[[ Dataset entries, beginning ]]

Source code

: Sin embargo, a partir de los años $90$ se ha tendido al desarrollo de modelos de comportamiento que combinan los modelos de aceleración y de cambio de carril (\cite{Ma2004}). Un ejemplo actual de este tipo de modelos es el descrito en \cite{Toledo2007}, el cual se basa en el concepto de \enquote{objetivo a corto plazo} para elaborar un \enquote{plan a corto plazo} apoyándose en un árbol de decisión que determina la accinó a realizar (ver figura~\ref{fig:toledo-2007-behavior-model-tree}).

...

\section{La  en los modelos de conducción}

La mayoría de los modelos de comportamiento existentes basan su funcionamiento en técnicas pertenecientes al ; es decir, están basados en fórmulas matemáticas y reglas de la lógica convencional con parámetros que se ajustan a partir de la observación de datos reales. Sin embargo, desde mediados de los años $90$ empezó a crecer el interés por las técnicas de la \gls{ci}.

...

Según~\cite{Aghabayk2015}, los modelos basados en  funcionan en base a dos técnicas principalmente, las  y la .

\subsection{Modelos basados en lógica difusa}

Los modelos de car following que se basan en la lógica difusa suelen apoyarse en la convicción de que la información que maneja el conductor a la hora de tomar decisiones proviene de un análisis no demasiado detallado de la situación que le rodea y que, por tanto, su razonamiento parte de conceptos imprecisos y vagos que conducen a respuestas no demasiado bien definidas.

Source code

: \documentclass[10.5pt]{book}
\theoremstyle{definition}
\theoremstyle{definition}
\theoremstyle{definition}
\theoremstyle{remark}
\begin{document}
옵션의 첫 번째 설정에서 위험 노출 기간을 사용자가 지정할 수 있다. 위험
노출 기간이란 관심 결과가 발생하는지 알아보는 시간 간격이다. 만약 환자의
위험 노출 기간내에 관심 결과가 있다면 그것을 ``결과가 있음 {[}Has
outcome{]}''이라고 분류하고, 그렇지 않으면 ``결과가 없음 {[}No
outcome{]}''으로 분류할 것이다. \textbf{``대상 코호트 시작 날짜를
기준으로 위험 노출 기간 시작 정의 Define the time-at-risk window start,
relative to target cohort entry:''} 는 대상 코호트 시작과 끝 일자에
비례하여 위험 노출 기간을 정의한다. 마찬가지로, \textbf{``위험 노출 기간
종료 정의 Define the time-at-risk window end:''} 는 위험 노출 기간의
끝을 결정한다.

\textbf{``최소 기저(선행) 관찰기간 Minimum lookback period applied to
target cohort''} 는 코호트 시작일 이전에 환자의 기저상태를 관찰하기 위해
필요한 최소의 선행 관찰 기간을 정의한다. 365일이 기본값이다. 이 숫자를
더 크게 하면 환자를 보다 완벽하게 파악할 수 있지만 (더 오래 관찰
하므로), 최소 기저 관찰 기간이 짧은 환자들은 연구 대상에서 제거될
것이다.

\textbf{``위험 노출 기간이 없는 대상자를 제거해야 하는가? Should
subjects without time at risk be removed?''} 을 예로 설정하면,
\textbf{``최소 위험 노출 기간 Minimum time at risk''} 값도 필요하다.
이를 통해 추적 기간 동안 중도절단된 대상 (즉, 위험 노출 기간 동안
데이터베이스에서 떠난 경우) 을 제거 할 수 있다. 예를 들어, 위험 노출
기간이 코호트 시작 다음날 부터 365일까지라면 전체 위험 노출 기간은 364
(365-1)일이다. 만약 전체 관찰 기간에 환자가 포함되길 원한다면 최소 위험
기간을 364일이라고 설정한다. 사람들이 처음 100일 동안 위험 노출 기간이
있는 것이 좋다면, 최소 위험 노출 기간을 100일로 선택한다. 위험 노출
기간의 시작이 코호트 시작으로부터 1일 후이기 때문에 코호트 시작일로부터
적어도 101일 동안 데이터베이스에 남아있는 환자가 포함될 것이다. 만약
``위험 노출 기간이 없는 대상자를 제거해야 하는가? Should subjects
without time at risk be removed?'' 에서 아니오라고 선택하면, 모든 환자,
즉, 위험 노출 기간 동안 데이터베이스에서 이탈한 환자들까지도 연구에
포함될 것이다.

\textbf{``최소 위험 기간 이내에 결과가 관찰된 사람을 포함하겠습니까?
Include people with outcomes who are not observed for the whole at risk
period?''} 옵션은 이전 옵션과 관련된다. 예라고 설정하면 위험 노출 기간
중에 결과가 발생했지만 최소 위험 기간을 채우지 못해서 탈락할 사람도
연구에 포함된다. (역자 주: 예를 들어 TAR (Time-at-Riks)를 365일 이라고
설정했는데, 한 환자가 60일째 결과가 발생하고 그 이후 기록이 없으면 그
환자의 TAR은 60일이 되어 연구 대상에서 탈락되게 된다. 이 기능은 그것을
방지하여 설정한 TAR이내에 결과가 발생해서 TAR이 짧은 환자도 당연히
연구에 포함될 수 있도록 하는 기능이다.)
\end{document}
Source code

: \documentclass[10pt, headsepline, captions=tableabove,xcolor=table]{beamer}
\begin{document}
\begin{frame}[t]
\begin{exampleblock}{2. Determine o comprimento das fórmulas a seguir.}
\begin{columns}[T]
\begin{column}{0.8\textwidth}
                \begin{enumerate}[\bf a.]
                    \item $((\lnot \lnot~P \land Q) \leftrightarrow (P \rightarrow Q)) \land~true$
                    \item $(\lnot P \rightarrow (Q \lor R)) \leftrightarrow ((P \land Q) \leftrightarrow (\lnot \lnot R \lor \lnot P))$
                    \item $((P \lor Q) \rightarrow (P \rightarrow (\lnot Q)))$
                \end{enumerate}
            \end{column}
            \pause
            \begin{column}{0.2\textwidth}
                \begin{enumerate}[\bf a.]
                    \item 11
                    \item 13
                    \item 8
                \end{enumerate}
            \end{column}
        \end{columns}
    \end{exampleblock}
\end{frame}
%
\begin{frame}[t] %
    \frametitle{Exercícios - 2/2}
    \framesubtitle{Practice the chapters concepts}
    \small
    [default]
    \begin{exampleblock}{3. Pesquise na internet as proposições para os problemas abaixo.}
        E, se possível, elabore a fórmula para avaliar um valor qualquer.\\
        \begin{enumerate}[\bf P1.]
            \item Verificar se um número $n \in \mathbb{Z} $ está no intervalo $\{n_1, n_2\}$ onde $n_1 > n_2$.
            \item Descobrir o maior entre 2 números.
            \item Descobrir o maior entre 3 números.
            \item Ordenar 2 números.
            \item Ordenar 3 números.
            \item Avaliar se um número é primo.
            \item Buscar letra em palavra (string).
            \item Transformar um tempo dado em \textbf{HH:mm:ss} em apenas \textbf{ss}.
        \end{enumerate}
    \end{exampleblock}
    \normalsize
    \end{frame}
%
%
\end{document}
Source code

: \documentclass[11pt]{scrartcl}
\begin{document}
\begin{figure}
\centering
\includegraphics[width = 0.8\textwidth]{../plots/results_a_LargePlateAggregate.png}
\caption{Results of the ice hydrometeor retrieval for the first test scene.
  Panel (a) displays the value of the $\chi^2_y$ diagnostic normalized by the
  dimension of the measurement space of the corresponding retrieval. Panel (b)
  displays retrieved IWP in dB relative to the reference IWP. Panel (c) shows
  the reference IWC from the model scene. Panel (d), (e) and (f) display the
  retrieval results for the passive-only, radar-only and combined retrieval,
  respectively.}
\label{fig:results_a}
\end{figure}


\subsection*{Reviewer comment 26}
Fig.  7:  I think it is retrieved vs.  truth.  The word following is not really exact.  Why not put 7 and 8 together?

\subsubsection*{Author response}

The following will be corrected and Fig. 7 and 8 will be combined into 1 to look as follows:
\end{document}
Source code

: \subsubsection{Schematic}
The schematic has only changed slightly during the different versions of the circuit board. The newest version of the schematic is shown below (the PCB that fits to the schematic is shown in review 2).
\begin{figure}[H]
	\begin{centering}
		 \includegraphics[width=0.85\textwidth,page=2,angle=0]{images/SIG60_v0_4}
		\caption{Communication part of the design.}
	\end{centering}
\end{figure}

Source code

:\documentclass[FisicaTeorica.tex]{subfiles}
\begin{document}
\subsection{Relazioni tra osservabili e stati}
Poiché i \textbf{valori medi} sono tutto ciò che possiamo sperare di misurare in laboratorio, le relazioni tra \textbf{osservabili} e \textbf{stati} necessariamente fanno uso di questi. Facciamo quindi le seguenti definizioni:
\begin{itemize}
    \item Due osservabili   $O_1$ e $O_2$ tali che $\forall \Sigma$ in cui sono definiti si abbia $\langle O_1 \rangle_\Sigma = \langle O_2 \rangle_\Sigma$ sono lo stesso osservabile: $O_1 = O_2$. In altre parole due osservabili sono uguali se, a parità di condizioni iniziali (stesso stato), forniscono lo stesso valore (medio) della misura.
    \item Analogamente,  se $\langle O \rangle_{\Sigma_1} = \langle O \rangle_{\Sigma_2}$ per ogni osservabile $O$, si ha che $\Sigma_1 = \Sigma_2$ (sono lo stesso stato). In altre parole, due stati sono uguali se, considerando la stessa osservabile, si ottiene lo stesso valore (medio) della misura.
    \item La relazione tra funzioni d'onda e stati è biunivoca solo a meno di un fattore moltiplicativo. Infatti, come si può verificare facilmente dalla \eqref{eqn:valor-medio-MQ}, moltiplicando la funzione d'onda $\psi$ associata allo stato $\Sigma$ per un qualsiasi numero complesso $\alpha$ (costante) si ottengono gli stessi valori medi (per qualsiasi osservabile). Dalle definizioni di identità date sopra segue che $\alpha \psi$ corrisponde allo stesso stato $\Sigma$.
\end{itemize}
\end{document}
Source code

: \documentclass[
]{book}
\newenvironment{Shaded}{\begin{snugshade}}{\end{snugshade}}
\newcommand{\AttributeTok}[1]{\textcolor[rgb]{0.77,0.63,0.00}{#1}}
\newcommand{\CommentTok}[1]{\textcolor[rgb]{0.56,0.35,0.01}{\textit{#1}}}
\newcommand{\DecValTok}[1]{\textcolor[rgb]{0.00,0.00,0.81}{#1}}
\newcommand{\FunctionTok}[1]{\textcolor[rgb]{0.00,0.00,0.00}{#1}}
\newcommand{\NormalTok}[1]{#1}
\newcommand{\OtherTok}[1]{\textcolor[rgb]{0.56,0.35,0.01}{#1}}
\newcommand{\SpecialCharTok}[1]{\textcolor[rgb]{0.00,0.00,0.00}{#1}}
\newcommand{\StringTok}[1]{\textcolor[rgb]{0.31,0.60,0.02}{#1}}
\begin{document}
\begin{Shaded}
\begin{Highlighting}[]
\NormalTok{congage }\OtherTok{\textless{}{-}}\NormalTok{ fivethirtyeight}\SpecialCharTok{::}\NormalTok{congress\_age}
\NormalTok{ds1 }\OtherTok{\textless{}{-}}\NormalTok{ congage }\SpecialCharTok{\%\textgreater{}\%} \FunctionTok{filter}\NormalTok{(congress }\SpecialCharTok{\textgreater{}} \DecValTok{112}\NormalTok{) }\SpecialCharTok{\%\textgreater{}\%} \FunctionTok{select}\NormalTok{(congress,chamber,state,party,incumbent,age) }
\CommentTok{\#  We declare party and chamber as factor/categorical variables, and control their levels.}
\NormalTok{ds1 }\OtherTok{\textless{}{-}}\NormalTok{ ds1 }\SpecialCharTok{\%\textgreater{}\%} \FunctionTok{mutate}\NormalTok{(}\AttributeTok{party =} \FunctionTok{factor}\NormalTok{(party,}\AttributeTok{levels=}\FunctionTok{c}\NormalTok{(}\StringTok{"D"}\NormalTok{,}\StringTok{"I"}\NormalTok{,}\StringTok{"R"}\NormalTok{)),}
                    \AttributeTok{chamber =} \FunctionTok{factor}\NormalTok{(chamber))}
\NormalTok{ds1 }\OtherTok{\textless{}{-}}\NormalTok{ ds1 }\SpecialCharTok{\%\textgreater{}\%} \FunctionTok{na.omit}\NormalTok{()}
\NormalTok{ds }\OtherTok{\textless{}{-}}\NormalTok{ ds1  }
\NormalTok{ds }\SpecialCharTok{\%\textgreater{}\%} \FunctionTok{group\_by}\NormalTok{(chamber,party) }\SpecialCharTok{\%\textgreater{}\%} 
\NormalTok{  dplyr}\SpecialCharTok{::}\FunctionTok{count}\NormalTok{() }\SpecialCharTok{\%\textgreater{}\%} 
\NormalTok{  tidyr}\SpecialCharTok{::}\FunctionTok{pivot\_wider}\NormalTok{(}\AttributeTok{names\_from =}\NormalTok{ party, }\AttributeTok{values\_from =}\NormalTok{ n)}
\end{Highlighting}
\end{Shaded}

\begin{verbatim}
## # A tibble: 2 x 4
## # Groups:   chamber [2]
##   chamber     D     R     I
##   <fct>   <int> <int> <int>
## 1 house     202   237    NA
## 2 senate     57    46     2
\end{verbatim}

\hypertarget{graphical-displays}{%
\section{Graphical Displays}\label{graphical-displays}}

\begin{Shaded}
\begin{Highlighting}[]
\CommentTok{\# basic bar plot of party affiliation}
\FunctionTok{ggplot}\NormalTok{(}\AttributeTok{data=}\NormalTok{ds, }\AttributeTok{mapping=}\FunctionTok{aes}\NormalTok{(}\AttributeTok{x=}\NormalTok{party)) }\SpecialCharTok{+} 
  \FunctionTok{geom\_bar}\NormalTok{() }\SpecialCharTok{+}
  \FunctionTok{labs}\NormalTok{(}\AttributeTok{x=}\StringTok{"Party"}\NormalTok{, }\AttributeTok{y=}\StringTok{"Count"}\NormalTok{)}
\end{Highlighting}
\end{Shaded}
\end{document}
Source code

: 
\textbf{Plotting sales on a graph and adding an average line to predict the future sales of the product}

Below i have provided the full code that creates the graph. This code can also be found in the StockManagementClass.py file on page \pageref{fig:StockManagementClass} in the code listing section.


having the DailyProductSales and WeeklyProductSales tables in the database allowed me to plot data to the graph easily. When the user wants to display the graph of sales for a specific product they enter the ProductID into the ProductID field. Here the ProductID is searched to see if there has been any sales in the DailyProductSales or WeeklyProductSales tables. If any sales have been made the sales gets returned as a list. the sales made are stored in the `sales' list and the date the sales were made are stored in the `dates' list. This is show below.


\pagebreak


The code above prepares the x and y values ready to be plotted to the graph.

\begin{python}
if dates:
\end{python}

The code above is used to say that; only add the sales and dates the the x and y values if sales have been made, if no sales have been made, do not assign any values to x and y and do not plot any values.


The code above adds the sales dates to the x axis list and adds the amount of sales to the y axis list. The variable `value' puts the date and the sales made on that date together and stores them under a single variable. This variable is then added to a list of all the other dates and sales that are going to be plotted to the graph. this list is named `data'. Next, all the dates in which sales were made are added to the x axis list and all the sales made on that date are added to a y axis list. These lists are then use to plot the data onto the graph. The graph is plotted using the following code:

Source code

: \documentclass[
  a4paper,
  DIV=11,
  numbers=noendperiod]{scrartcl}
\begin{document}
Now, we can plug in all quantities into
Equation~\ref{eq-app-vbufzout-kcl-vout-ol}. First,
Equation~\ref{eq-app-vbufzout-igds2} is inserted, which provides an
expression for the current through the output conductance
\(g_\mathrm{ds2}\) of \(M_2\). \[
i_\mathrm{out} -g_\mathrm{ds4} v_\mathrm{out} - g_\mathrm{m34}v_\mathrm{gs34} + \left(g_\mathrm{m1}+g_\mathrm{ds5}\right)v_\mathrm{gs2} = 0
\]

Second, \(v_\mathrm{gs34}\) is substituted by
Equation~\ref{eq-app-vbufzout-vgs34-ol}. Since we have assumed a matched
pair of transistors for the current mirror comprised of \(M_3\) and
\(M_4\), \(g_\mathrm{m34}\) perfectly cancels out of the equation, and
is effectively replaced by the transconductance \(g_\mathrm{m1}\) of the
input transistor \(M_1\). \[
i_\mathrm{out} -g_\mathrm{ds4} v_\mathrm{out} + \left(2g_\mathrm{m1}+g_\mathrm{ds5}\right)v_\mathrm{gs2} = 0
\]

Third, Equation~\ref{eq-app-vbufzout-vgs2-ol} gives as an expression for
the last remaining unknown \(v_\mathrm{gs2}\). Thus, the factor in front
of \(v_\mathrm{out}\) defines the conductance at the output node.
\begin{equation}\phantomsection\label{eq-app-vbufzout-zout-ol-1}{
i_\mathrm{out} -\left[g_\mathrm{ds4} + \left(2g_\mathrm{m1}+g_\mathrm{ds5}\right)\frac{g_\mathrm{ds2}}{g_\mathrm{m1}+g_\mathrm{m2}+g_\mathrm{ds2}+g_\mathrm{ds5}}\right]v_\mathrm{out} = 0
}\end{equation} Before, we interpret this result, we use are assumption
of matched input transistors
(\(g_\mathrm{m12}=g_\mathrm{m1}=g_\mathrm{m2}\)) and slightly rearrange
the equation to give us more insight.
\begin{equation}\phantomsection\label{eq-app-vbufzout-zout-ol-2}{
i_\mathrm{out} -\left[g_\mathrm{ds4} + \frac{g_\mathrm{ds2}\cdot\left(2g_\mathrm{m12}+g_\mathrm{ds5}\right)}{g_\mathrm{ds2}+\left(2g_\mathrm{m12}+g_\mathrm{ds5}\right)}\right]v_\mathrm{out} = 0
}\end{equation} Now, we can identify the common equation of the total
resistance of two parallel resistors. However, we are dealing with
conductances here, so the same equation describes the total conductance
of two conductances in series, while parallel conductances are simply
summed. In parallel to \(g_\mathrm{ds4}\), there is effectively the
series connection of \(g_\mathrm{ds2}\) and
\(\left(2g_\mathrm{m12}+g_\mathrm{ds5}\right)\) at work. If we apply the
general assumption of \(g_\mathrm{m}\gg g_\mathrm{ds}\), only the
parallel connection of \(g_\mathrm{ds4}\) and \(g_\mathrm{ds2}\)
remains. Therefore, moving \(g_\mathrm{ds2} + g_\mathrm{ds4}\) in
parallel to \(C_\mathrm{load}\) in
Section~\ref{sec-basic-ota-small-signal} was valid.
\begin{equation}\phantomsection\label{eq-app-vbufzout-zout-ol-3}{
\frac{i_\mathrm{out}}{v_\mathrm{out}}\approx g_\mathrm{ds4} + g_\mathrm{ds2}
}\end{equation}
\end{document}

[[ Dataset entries, end ]]

### Exercise aim
Nothing but an exact copy of the lines from the start of the entries through the line containing "en los modelos" belongs in the response.

### Worked solution
Source code

: Sin embargo, a partir de los años $90$ se ha tendido al desarrollo de modelos de comportamiento que combinan los modelos de aceleración y de cambio de carril (\cite{Ma2004}). Un ejemplo actual de este tipo de modelos es el descrito en \cite{Toledo2007}, el cual se basa en el concepto de \enquote{objetivo a corto plazo} para elaborar un \enquote{plan a corto plazo} apoyándose en un árbol de decisión que determina la accinó a realizar (ver figura~\ref{fig:toledo-2007-behavior-model-tree}).

...

\section{La  en los modelos de conducción}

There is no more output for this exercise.